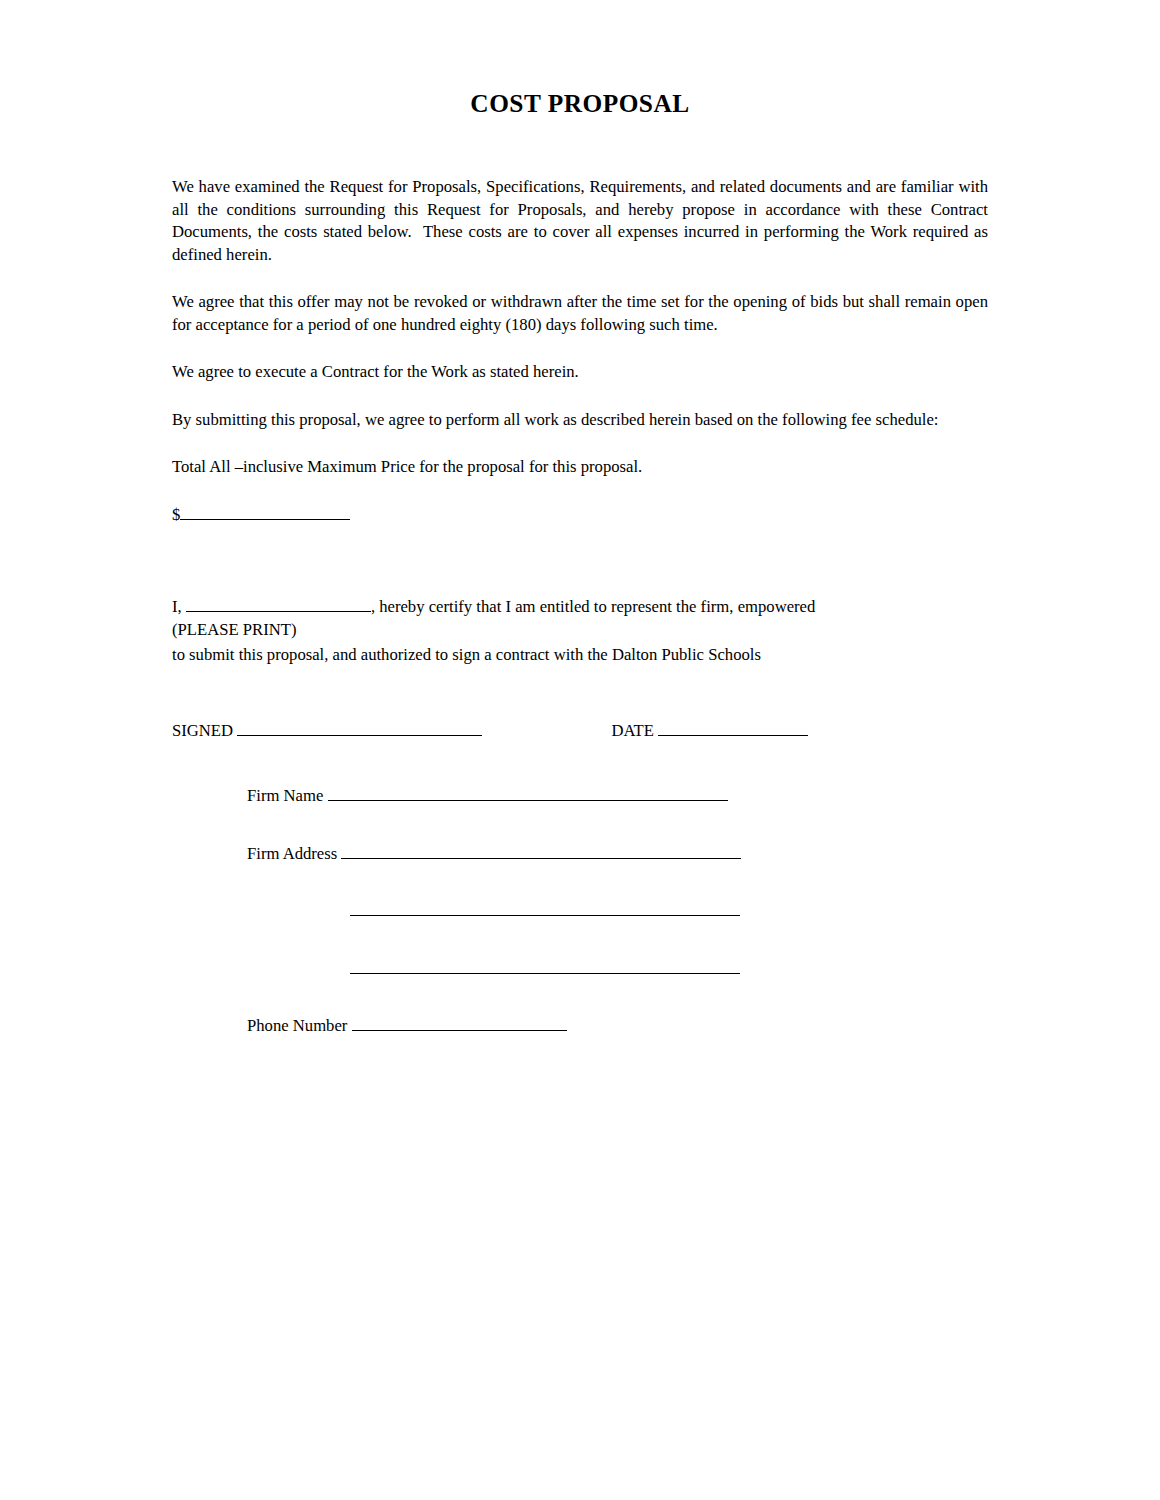COST PROPOSAL
We have examined the Request for Proposals, Specifications, Requirements, and related documents and are familiar with all the conditions surrounding this Request for Proposals, and hereby propose in accordance with these Contract Documents, the costs stated below. These costs are to cover all expenses incurred in performing the Work required as defined herein.
We agree that this offer may not be revoked or withdrawn after the time set for the opening of bids but shall remain open for acceptance for a period of one hundred eighty (180) days following such time.
We agree to execute a Contract for the Work as stated herein.
By submitting this proposal, we agree to perform all work as described herein based on the following fee schedule:
Total All –inclusive Maximum Price for the proposal for this proposal.
$
I, , hereby certify that I am entitled to represent the firm, empowered
(PLEASE PRINT)
to submit this proposal, and authorized to sign a contract with the Dalton Public Schools
SIGNED DATE
Firm Name
Firm Address
Phone Number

REQUIREMENT. Which lines in the listing above hold the word "agree"? Show each of them.

ANSWER TO THE PROBLEM.
We agree that this offer may not be revoked or withdrawn after the time set for the opening of bids but shall remain open for acceptance for a period of one hundred eighty (180) days following such time.
We agree to execute a Contract for the Work as stated herein.
By submitting this proposal, we agree to perform all work as described herein based on the following fee schedule:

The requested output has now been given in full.